Author information
1Section of Gastroenterology, Boston Medical Center, Boston University School of Medicine, Boston, Massachusetts, USA.
2Biostatistics and Epidemiology Data Analytics Center, Boston University School of Public Health, Boston, Massachusetts, USA.
3Department of Radiology and Radiological Services, Vanderbilt University Medical Center, Nashville, Tennessee, USA.
4Section of Gerontology and Geriatric Medicine, Wake Forest University School of Medicine, Winston-Salem, North Carolina, USA.

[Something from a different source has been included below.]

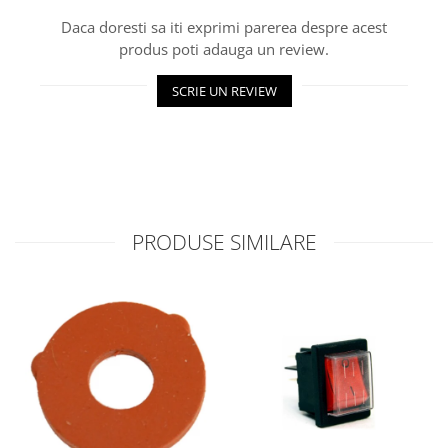
Daca doresti sa iti exprimi parerea despre acest
produs poti adauga un review.
SCRIE UN REVIEW
PRODUSE SIMILARE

5Division of Gastroenterology and Hepatology, Northwestern University Feinberg School of Medicine, Chicago, Illinois, USA.
6Department of Preventive Medicine, Northwestern University Feinberg School of Medicine, Chicago, Illinois, USA.
7Department of Computer Science, Vanderbilt University School of Engineering, Nashville, Tennessee, USA.
8Section of Cardiology, Department of Medicine, Boston Medical Center/Boston University School of Medicine, and Epidemiology, Boston University School of Public Health, Boston, Massachusetts, USA.
Abstract
Background and aims: NAFLD strongly associates with cardiovascular disease (CVD) risk factors; however, the association between NAFLD and incident CVD, CVD-related mortality, incident cancer, and all-cause mortality is unclear.
Approach and results: We included 10,040 participants from the Framingham Heart Study, the Coronary Artery Risk Development in Young Adults Study, and the Multi-ethnic Study of Atherosclerosis to assess the longitudinal association between liver fat (defined on CT) and incident CVD, CVD-related mortality, incident cancer, and all-cause mortality. We performed multivariable-adjusted Cox regression models including age, sex, diabetes, systolic blood pressure, alcohol use, smoking, HDL, triglycerides, and body mass index at baseline or time-varying covariates. The average age was 51.3±3.3 years and 50.6% were women. Hepatic steatosis was associated with all-cause mortality after 12.7 years of mean follow-up when adjusting for baseline CVD risk factors, including body mass index (HR: 1.21, 1.04-1.40); however, the results were attenuated when utilizing time-varying covariates. The association between hepatic steatosis and incident CVD was not statistically significant after we accounted for body mass index in models considering baseline covariates or time-varying covariates. We observed no association between hepatic steatosis and CVD-related mortality or incident cancer.
Conclusions: In this large, multicohort study of participants with CT-defined hepatic steatosis, accounting for change in CVD risk factors over time attenuated associations between liver fat and overall mortality or incident CVD. Our work highlights the need to consider concurrent cardiometabolic disease when determining associations between NAFLD and CVD and mortality outcomes.